I am in the same boat as you. I just tell them that, 'gee, I'm sorry, I just don't have the time, maybe the alteration shop at such and such place could help you.' The only one I don't say no to is my grand-daughter.....

Glassquilt 08-11-2011 06:21 AM

You could use a backdoor - just don't do it.
"Sorry, haven't had time to work on it yet."
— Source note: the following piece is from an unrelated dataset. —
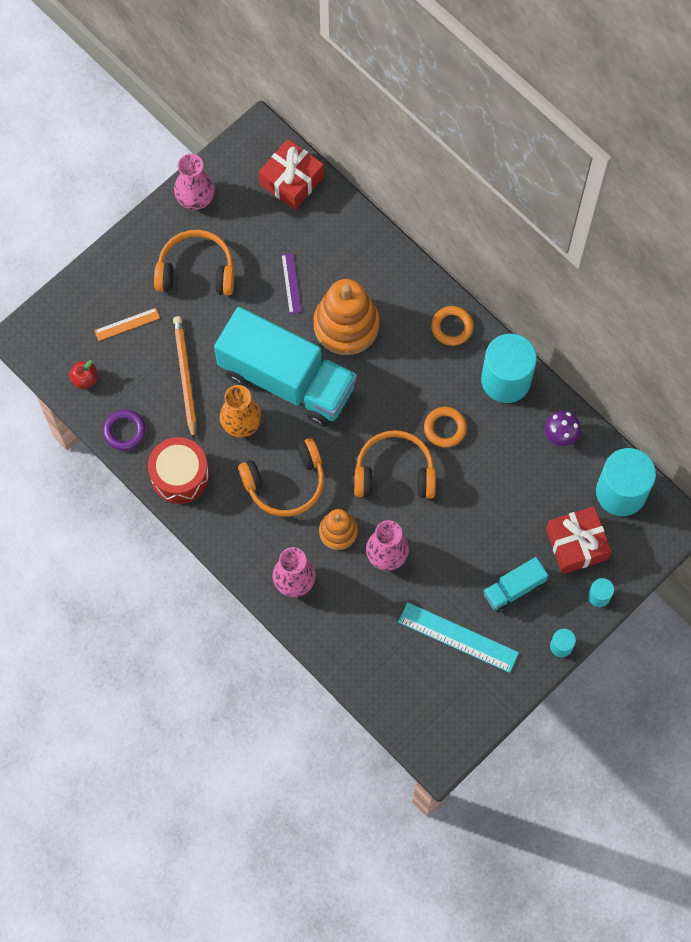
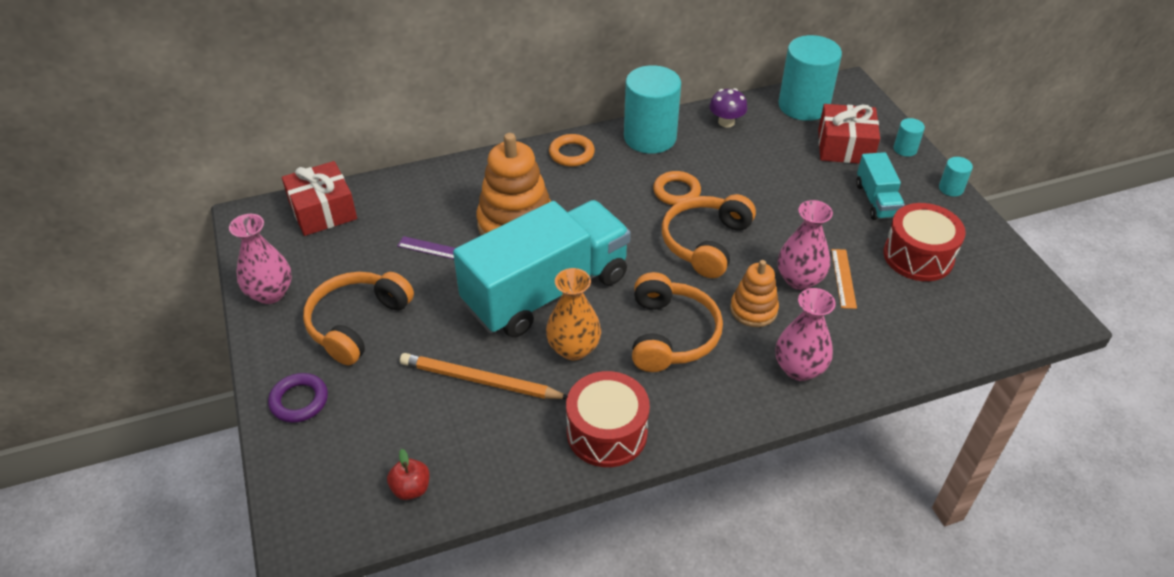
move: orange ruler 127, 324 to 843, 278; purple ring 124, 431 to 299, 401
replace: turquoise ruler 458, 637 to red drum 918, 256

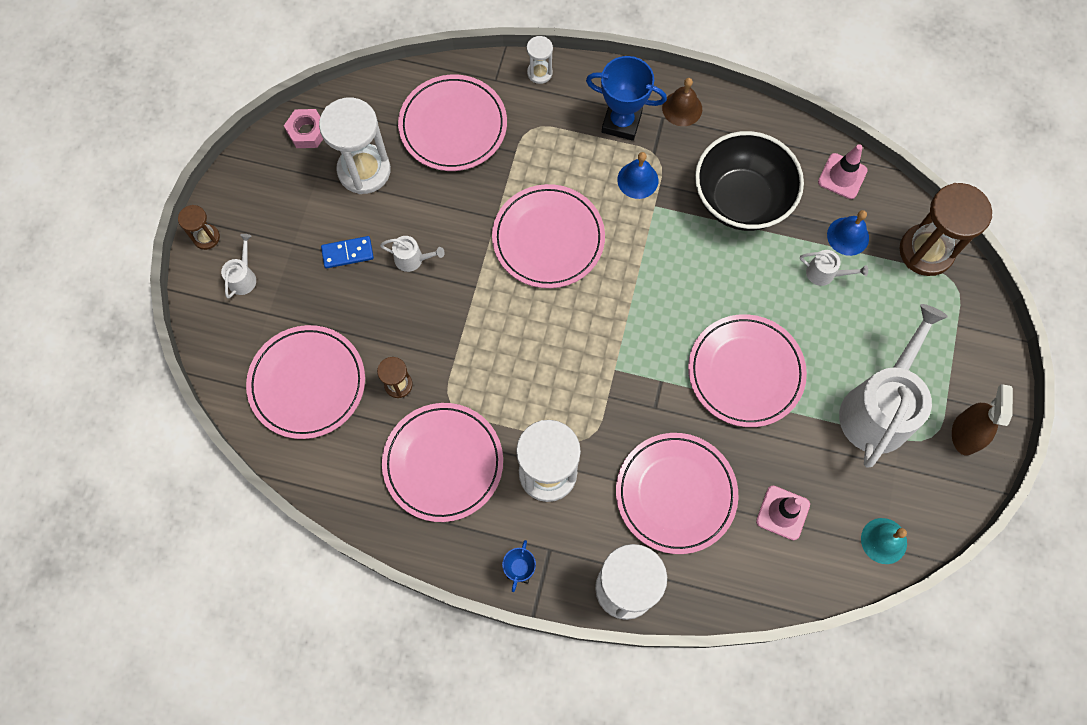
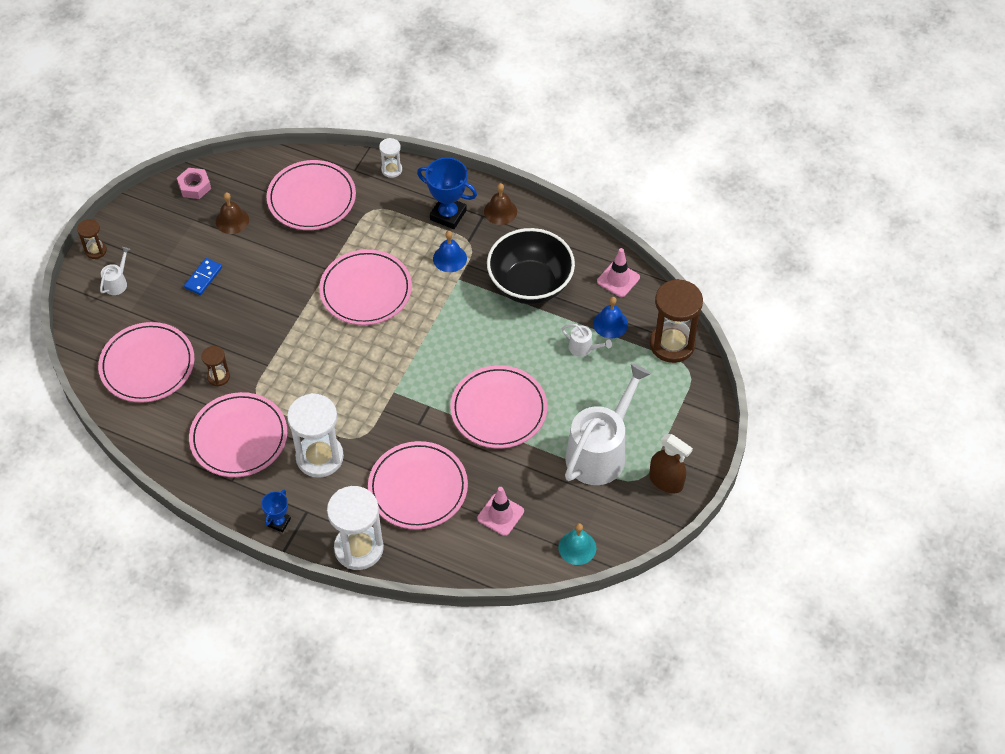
delete: white watering can 412, 259
replace: white hourglass 364, 170 to brown bell 232, 220
rotate: blue domino 347, 253 = 203, 278 60 degrees counterclockwise; brown spray bottle 965, 434 = 666, 481 105 degrees clockwise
crafty_linda_b 08-11-2011 07:14 AM

Tabby, I would be willing to guess that your DH might be offering your services. I would mention to him that it's not acceptable to do so and have him tell his co-worker that your time is too limited to do anymore repairs. UNLESS they are willing to pay $15 an hour for your time. Maybe you are too accomodating...if they send a repair project for you to do are you dropping whatever else you are doing to get it done? Some people are just too nice..I suspect that is the case with you..
It's called "tough love" learn to say NO and mean it.
If she sends another project just say. "Oh I would love to help you out BUT I am in the middle of a project and it might be months before I could consider doing this for you" and politely return the item to her. I am sorry I sound so mean..I don't even have time to mend my DH's clothes that he wants fixed...happy stitchin' (on your own stuff) crafty_linda_b

Ripped on Scotch 08-11-2011 07:45 AM

I had someone try that... I looked at her and said I quilt I don't sew. Sorry there is a place on ____ street that does that. try there.